# ACTIVITY
Your copy should match the records below word for word and contain no pictures.

[Records from a data source]
——
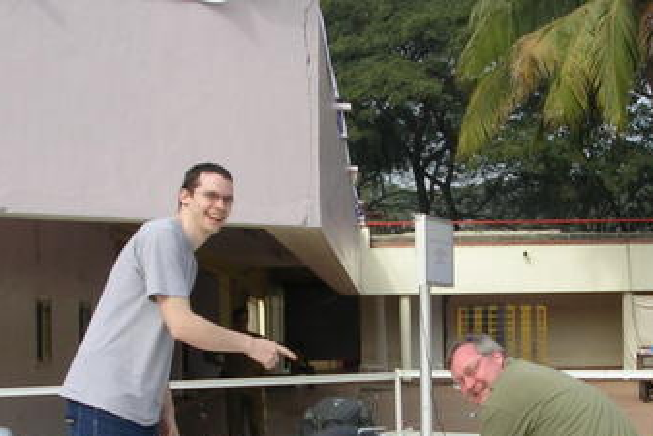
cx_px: 430
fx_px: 1361
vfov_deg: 18.1
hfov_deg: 26.8
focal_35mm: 75
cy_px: 310
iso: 50
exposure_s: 1/208
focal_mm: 5.8
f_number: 5.6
——
# WRITTEN RESPONSE
cx_px: 430
fx_px: 1361
vfov_deg: 18.1
hfov_deg: 26.8
focal_35mm: 75
cy_px: 310
iso: 50
exposure_s: 1/208
focal_mm: 5.8
f_number: 5.6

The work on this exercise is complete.